Israeli officials acknowledged that some Palestinian land was expropriated for the Har Homa neighborhood, but said that nearly 80% of the land taken for the project belonged to Jews. According to FMEP, Israelis own approximately 75% of the land. One-third of it was purchased before 1948, and the remainder during the occupation after 1967. Palestinians owned approximately 33% of the planning area.

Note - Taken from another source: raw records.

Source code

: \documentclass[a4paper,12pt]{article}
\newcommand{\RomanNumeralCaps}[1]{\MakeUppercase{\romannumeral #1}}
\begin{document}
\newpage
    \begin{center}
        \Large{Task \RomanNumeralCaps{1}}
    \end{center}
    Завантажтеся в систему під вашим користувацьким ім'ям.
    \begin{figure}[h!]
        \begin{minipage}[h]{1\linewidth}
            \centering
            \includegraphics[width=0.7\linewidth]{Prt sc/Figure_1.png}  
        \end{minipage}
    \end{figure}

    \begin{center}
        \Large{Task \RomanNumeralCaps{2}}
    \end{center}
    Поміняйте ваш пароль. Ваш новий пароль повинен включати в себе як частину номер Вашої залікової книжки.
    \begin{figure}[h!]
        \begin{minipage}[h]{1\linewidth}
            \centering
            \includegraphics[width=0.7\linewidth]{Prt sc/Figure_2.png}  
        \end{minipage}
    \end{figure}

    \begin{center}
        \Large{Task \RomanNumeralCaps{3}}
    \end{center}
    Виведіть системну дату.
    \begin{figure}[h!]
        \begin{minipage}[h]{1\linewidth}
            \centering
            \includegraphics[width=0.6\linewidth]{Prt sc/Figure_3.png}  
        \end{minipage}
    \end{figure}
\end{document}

Israel's Ministry of Foreign Affairs claims that Har Homa is within Jerusalem, and construction work does not constitute a change in the status of Jerusalem, in accordance with the Oslo Accords.

==Views==
===Palestinian===
Palestinians have for a long time thought that Israel attempted to tighten their control over Jerusalem by constructing Har Homa.

===U.S. administration===
In 1997, the U.S. vetoed two UN Security Council resolutions that called on Israel to stop construction work. The U.S. was the only country of the 15 members on the council to vote against the resolution. In a vote of 134 to 3, the United States, along with Israel and Micronesia, were the only countries among the 185 members in the UN General Assembly to vote against an April 1997 resolution demanding an immediate halt to construction at Har Homa. The previous month, a similar resolution condemning Israeli activity at Har Homa was passed 130 to 2, with only the U.S. and Israel voting against it.

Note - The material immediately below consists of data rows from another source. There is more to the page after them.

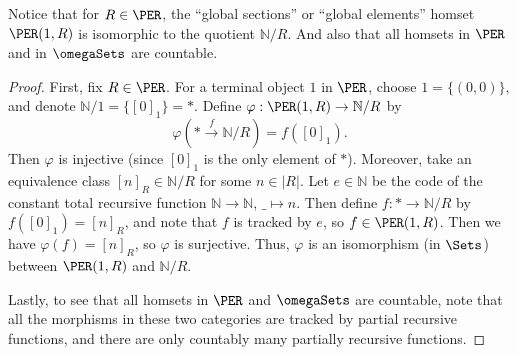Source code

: \begin{exercise}
Notice that for \(R \in \PER\), the ``global sections'' or ``global elements'' homset \(\PER(1, R)\) is isomorphic to the quotient \(\mathbb{N} / R\).
And also that all homsets in \(\PER\) and in \(\omegaSets\) are countable.
\end{exercise}

\begin{proof}
First, fix \(R \in \PER\). For a terminal object \(1\) in \(\PER\), choose \(1 = \{(0, 0)\}\), and denote \(\mathbb{N} / 1 = \{[0]_1\} = *\).
Define \(\varphi : \PER(1, R) \to \mathbb{N} / R\) by
\begin{equation*}
\varphi\left(* \xrightarrow{f} \mathbb{N} / R\right)
= f([0]_1).
\end{equation*}
Then \(\varphi\) is injective (since \([0]_1\) is the only element of \(*\)).
Moreover, take an equivalence class \([n]_R \in \mathbb{N} / R\) for some \(n \in |R|\).
Let \(e \in \mathbb{N}\) be the code of the constant total recursive function \(\mathbb{N} \to \mathbb{N}\), \(\_ \mapsto n\).
Then define \(f : * \to \mathbb{N} / R\) by \(f([0]_1) = [n]_R\), and note that \(f\) is tracked by \(e\), so \(f \in \PER(1, R)\).
Then we have \(\varphi(f) = [n]_R\), so \(\varphi\) is surjective.
Thus, \(\varphi\) is an isomorphism (in \(\Sets\)) between \(\PER(1, R)\) and \(\mathbb{N} / R\).

Lastly, to see that all homsets in \(\PER\) and \(\omegaSets\) are countable, note that all the morphisms in these two categories are tracked by partial recursive functions, and there are only countably many partially recursive functions.
\end{proof}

While the United States has traditionally refrained from describing Jerusalem neighborhoods as settlements, in 2008, then U.S. Secretary of State Condoleezza Rice was critical of building tenders in Har Homa announced after the Annapolis Conference meeting. She described Har Homa as "a settlement the United States has opposed from the very beginning".

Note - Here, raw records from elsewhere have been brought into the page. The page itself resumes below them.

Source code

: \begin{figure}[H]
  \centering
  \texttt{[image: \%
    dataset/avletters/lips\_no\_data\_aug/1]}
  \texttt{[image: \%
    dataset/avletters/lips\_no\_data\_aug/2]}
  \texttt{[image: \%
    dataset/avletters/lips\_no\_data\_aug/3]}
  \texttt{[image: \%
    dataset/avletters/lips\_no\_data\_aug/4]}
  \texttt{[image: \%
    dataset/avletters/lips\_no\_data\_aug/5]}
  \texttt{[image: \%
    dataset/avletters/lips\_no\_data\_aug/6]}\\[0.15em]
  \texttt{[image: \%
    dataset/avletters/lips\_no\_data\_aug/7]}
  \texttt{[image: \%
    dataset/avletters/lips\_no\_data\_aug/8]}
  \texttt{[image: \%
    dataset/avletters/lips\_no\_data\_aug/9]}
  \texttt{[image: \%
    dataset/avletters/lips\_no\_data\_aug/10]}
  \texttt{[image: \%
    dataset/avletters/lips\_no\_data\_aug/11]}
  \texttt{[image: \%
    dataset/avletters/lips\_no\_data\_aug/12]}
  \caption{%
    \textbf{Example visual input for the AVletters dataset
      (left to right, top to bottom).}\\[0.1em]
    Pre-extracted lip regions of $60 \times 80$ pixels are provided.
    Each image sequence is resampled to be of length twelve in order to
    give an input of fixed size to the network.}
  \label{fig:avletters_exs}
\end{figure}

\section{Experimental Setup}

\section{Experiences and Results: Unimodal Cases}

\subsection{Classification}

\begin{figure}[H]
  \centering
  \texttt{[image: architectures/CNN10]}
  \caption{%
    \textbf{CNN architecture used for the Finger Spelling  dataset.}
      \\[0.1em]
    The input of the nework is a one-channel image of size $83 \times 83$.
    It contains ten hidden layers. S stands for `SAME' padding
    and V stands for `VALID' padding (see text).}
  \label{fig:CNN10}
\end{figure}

In November 2010, the United States criticized Israeli plans to build new housing units in Har Homa.

===European Union===
In 2011, then EU foreign policy chief Catherine Ashton said she was disappointed to hear that Israel was planning to expand Har Homa. She said in a statement that "the European Union has repeatedly urged the government of Israel to immediately end all settlement activities in the West Bank, including in East Jerusalem.... All settlement activities are illegal under international law".

==Archaeology==
In 1997, archaeologists discovered a fifth-century Byzantine church near Har Homa whose octagonal design is thought to have been the inspiration for the Dome of the Rock. In the center of the church is a rock upon which Christians believe that Mary rested while on her way to Bethlehem to give birth to Jesus. The Church of the Kathisma (meaning "seat" in Greek) is mentioned in early Christian writings and was a pilgrimage site for Christians. The church was built by a Roman widow named Ikelia in the early fifth century. In the eighth century, the building was converted into a mosque. It was appears to have been used by both Christians and Muslims until its destruction, possibly in an earthquake in 749.